Last week I received a plaintive tweet from someone called Lee Gibling, asking simply, “Nothing listed in Blyth?”
This website may be the North East’s most comprehensive guide to eating out, but the town of Blyth hasn’t yet appeared on its culinary map. That’s because, up to now, I haven’t received a single recommendation for one of its eateries.
Two weeks ago Blyth Boathouse opened its doors to the public. Of course I waited the obligatory seven days to let it iron out any teething problems and get some feet under its brand new tables, and I also chose a quiet lunchtime, to give the kitchen a fighting chance. Perhaps I should have waited a bit longer.
I was expecting great things, for this is the younger sister of The Old Boat House in Amble, which I’ve described as “a silver-scaled gem”, and claimed “anyone who loves fish should make it their special place”. I hoped the owners would be exporting some of its 4-star quality to Blyth.
Unlike the Amble establishment, with its marine artwork and old boathouse charm, this is no refurbishment of an old building, but a spanking new construction, right next to the Marine Station on Quay Road.
It does have a splendid view towards the harbour wall, with a terrace from which you can watch boats glide past, or gaze at the biggest wind turbine on British soil (or, more precisely, Blyth concrete).

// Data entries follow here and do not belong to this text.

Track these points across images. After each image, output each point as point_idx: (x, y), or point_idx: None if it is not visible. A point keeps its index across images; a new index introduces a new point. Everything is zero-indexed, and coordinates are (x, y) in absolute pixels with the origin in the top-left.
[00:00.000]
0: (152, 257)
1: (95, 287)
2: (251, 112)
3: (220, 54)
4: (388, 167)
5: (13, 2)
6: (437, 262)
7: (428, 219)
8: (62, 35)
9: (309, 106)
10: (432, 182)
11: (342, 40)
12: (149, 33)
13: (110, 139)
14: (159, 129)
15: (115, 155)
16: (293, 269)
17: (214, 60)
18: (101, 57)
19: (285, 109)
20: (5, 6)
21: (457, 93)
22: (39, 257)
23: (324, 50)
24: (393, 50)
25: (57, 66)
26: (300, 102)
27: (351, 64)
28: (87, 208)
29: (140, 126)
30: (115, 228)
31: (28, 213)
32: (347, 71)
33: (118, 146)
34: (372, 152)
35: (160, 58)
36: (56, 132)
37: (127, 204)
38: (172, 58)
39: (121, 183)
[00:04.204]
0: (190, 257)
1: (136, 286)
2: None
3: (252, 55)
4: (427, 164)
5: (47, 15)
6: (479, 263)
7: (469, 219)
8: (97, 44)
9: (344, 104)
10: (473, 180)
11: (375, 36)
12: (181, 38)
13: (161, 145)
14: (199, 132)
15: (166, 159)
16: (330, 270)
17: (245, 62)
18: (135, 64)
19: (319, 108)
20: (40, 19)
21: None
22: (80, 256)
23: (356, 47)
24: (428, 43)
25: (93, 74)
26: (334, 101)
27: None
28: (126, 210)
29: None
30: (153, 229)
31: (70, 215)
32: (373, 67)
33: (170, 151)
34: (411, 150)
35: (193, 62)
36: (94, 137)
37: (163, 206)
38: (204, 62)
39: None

It’s three times the height of Grey’s Monument in Newcastle and six times bigger than the Angel of the North. If you’re into wind-turbine-spotting, this place is a must.
Sadly, at the moment, that’s the only impressive feature of this new restaurant, for its design appears to have been inspired by a works canteen. There’s a stainless steel pass that separates chefs from eaters, but the atmosphere is bland and utilitarian. There’s only so much harbour wall you can gaze at after a while, though when one huge ship passed by the window during our meal, we almost leapt from the table in surprise.

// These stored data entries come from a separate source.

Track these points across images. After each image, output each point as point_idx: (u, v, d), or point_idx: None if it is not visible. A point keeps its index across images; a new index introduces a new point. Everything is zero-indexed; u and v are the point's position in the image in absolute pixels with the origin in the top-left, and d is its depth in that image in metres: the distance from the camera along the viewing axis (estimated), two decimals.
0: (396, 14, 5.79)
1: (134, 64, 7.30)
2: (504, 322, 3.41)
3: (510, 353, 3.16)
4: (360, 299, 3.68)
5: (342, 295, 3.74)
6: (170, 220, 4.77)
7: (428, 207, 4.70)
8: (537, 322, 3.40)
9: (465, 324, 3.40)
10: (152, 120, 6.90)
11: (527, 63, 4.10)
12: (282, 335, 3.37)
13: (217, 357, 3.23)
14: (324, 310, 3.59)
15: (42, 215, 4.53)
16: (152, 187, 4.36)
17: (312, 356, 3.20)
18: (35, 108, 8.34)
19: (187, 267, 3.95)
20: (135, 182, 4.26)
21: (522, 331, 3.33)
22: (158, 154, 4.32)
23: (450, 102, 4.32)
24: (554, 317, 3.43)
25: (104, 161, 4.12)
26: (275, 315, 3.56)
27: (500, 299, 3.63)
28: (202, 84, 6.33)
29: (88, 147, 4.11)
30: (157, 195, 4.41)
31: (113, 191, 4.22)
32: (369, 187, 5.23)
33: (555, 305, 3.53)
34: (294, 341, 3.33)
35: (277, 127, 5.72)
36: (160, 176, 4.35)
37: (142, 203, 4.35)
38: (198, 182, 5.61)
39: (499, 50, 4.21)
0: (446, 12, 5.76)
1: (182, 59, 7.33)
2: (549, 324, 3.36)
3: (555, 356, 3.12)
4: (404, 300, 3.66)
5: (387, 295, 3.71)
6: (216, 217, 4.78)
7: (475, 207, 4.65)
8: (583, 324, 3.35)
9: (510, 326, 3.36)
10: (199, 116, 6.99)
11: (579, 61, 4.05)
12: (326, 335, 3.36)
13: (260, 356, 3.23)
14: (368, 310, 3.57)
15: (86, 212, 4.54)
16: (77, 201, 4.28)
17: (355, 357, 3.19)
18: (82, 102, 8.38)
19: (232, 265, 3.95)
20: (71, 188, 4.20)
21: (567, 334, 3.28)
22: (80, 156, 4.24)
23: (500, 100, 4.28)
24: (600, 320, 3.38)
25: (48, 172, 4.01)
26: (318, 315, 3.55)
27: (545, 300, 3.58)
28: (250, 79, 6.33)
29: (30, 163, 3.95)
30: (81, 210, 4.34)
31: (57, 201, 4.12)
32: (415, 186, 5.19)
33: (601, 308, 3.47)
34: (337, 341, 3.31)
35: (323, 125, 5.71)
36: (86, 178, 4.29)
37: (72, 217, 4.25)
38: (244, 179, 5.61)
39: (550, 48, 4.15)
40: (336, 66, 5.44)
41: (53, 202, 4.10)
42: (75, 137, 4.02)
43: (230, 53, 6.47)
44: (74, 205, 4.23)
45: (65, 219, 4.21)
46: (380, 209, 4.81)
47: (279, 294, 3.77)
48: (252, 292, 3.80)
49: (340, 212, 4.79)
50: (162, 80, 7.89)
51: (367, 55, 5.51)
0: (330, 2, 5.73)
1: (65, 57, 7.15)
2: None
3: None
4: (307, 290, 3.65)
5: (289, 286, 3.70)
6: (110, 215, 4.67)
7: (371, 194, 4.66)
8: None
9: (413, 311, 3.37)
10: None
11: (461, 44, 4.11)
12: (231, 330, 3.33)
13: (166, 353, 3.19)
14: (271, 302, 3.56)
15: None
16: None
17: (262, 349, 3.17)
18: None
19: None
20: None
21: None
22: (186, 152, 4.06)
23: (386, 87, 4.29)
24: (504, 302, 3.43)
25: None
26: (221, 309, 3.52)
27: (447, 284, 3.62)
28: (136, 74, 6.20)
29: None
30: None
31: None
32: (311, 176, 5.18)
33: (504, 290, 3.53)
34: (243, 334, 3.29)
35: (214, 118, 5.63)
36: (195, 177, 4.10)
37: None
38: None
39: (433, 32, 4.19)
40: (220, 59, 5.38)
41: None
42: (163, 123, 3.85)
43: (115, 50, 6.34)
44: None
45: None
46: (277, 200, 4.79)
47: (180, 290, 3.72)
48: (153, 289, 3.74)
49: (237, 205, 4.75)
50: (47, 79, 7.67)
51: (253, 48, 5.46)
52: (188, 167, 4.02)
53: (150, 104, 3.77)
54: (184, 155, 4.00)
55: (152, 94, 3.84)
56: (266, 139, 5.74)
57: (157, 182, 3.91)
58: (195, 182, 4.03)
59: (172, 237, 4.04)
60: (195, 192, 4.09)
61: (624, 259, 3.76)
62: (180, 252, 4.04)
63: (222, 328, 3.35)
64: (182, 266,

The place was virtually empty, which didn’t add to the mood, but it still seemed too much for our waitress. The only front of house person on duty, she was absolutely charming, but apparently devoid of training. She didn’t offer to take a drinks order, and I had to practically beg her to even bring us a wine list. Someone should tell her that restaurants make money out of wine. Especially when the Secret Diner is ordering.

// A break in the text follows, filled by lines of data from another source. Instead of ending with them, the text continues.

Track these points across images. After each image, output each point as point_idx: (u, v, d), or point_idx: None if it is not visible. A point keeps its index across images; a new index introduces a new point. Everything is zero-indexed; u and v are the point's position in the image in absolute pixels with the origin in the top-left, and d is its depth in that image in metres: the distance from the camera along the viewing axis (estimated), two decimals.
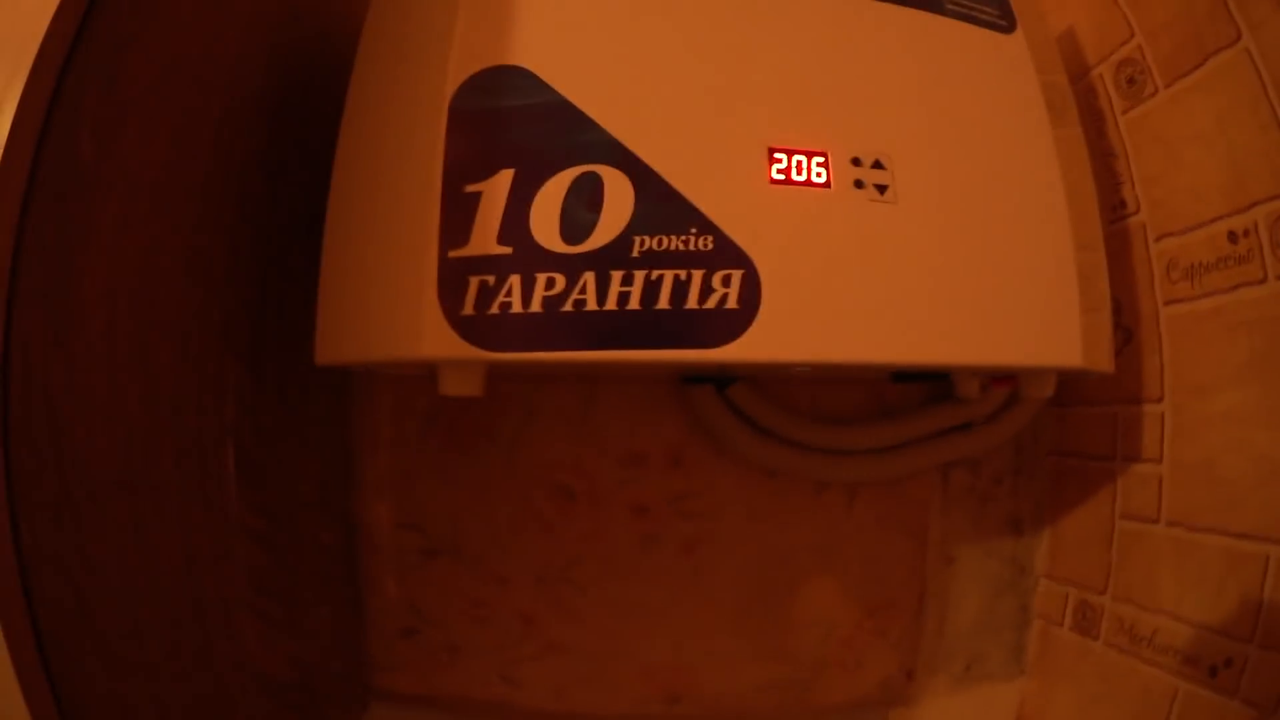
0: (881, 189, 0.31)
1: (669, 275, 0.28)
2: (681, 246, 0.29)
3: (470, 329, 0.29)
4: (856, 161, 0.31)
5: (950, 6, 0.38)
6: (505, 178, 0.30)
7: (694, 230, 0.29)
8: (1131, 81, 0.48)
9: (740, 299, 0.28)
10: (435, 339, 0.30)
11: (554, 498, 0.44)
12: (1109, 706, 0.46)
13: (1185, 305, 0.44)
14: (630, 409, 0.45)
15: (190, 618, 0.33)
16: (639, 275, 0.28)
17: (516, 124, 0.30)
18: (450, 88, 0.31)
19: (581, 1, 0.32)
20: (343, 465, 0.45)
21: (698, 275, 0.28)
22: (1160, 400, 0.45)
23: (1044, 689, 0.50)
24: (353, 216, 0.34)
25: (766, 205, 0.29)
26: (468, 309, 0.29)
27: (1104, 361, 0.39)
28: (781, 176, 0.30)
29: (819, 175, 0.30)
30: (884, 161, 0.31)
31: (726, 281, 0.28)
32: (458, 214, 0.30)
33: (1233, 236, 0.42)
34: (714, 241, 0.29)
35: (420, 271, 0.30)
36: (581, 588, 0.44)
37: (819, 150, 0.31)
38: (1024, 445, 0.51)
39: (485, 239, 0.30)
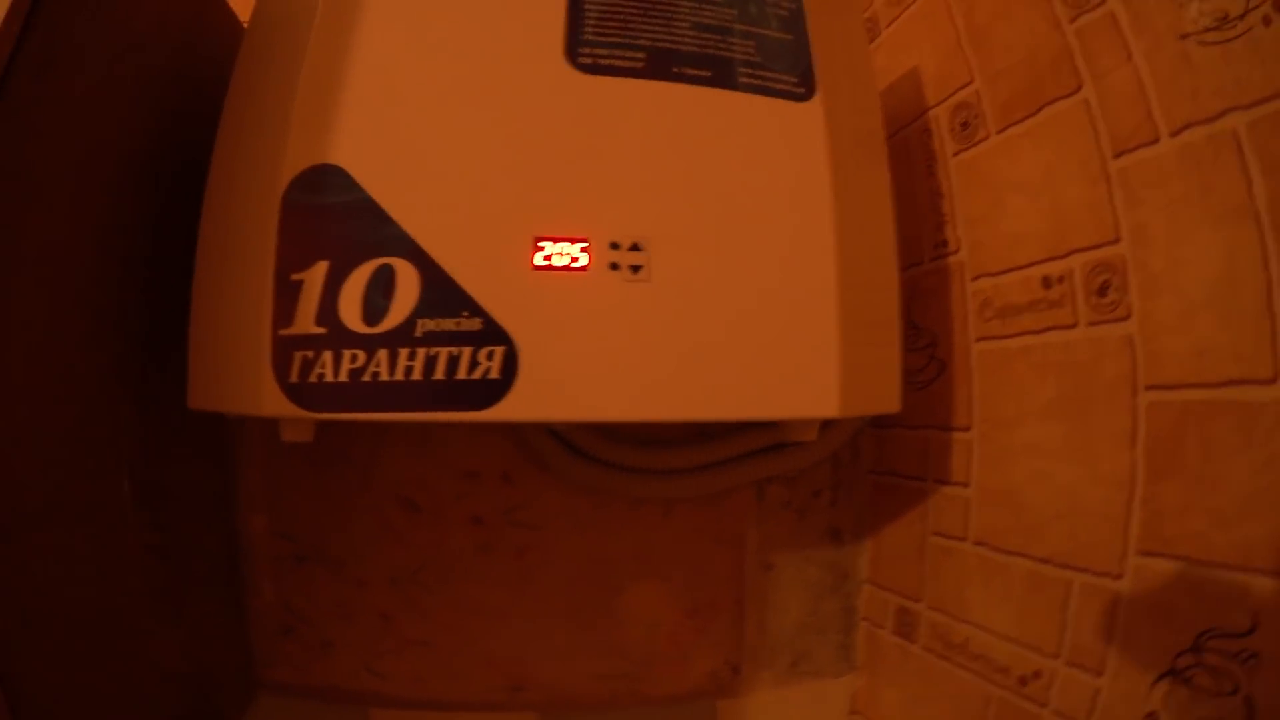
0: (636, 269, 0.38)
1: (444, 352, 0.36)
2: (454, 328, 0.36)
3: (296, 393, 0.38)
4: (615, 245, 0.38)
5: (745, 80, 0.44)
6: (321, 268, 0.38)
7: (465, 314, 0.36)
8: (965, 125, 0.53)
9: (501, 370, 0.36)
10: (271, 400, 0.38)
11: (402, 510, 0.53)
12: (930, 705, 0.53)
13: (996, 343, 0.50)
14: (464, 432, 0.53)
15: (102, 619, 0.42)
16: (421, 352, 0.36)
17: (332, 220, 0.38)
18: (283, 183, 0.40)
19: (389, 105, 0.39)
20: (224, 481, 0.54)
21: (467, 351, 0.36)
22: (969, 429, 0.51)
23: (873, 686, 0.58)
24: (211, 287, 0.42)
25: (529, 290, 0.36)
26: (294, 377, 0.38)
27: (887, 401, 0.45)
28: (544, 263, 0.37)
29: (578, 261, 0.38)
30: (642, 244, 0.38)
31: (490, 356, 0.36)
32: (286, 298, 0.38)
33: (1047, 281, 0.47)
34: (481, 323, 0.36)
35: (259, 344, 0.38)
36: (429, 589, 0.53)
37: (581, 237, 0.38)
38: (843, 462, 0.59)
39: (306, 320, 0.38)
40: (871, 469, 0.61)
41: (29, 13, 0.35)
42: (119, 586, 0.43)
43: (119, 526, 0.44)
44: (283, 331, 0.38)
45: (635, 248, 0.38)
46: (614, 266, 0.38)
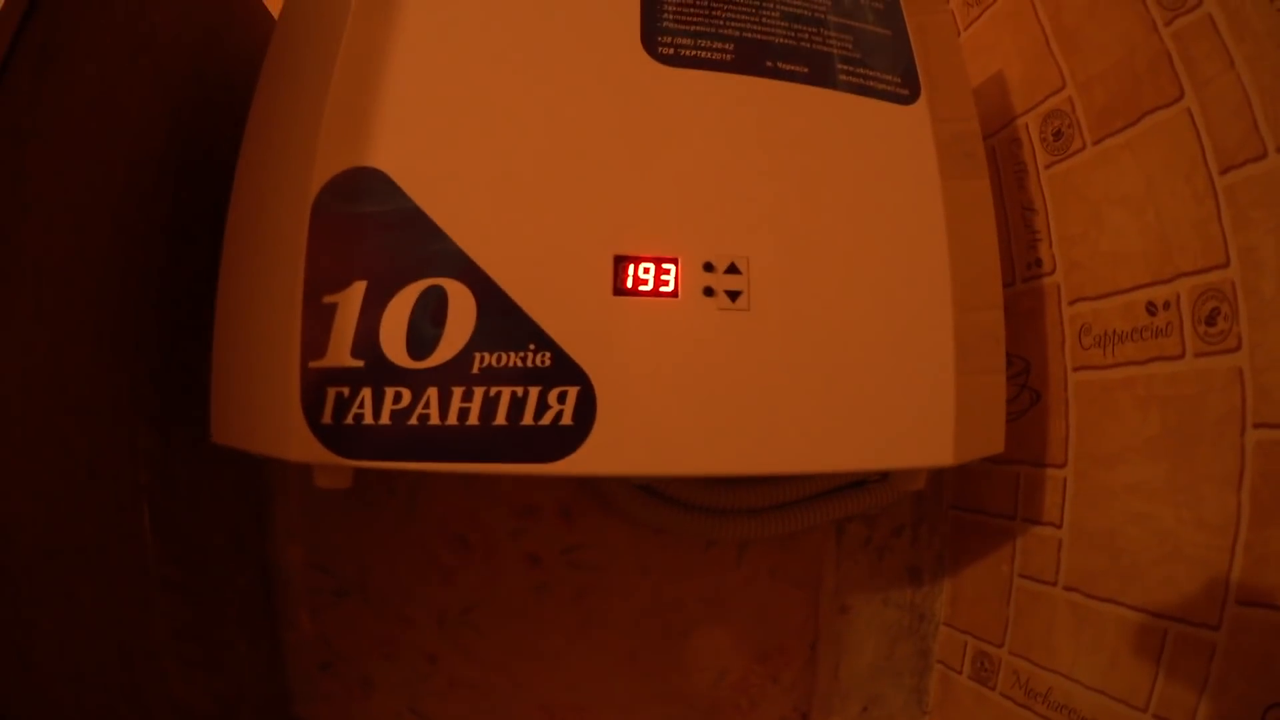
0: (734, 295, 0.29)
1: (506, 392, 0.28)
2: (519, 363, 0.28)
3: (329, 436, 0.29)
4: (709, 267, 0.29)
5: (845, 79, 0.35)
6: (359, 289, 0.29)
7: (532, 346, 0.28)
8: (1058, 135, 0.44)
9: (575, 415, 0.27)
10: (300, 444, 0.29)
11: (451, 546, 0.45)
12: None
13: (1095, 373, 0.42)
14: None
15: (117, 665, 0.34)
16: (478, 392, 0.28)
17: (370, 232, 0.30)
18: (314, 189, 0.30)
19: (439, 99, 0.31)
20: (255, 511, 0.46)
21: (534, 392, 0.27)
22: (1063, 466, 0.43)
23: None
24: (235, 308, 0.34)
25: (608, 318, 0.28)
26: (327, 418, 0.29)
27: (992, 441, 0.36)
28: (627, 288, 0.28)
29: (666, 285, 0.29)
30: (740, 265, 0.30)
31: (562, 398, 0.28)
32: (317, 325, 0.29)
33: (1151, 308, 0.39)
34: (551, 358, 0.28)
35: (287, 379, 0.30)
36: (481, 630, 0.45)
37: (669, 257, 0.29)
38: (925, 497, 0.50)
39: (340, 351, 0.29)
40: (954, 504, 0.52)
41: (28, 6, 0.27)
42: (135, 626, 0.35)
43: (135, 563, 0.36)
44: (313, 364, 0.29)
45: (733, 269, 0.29)
46: (708, 292, 0.29)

The menu is largely fishy, which is as it should be, with starters of mussels, crab cakes and smoked haddock chowder, and mains ranging from lobster to fish and chips. There are steaks and lamb for the carnivores.
The specials menu offered scallops, oysters, sweet pickled herrings and prawn cocktail starters, as well as sea bass, turbot and sticky crab claws.
Mrs Diner chose salt and chilli squid, which were tender tempura-battered curls, liberally salt-and-peppered, with a fiery chilli jam. These were simple and delicious.
Meanwhile I had scallops with twice-cooked belly pork and beetroot chutney. The scallops, with corals attached, were lightly seared and fresh but the pork, though tender with a crisp exterior, lacked any hint of spice.
For our main course, the menu presented a dilemma: it offered “seafood fish fingers with rustic chips”.
‘I thought fish was seafood!’ said Mrs Diner. I predicted an exciting, grownup goujon featuring prawn, scallop and white fish.
The reality was more prosaic. The waitress had to ask the kitchen what it meant, who told her that some days they had haddock and some days cod, so they put “seafood” down to avoid having to change the menu. Mrs Diner ordered them anyway, but they were very dull, without seasoning or sophistication, and clearly designed for Junior Diners, rather than their mother.
'Such a shame that a cod gave its life to be turned into this insipid dish,' she said wistfully, sprinkling on some salt as she looked out to sea.
Much the same could be said of my turbot. It was still watery from poaching, and completely drowned under a soup of oversweet butternut squash into which had been scattered some prawns. A battered oyster lay on top of this mush, surrounded by two battery potatoes.
The dish was, in every sense, sloppy.
Our mains were marginally redeemed by a classic and competent crème brûlée. The bill, including a glass of house white wine and coffee, came to around £50.
I really hope this restaurant starts to work soon, partly because the Amble branch is so very good, but mostly because the people of Blyth really deserve somewhere decent to dine.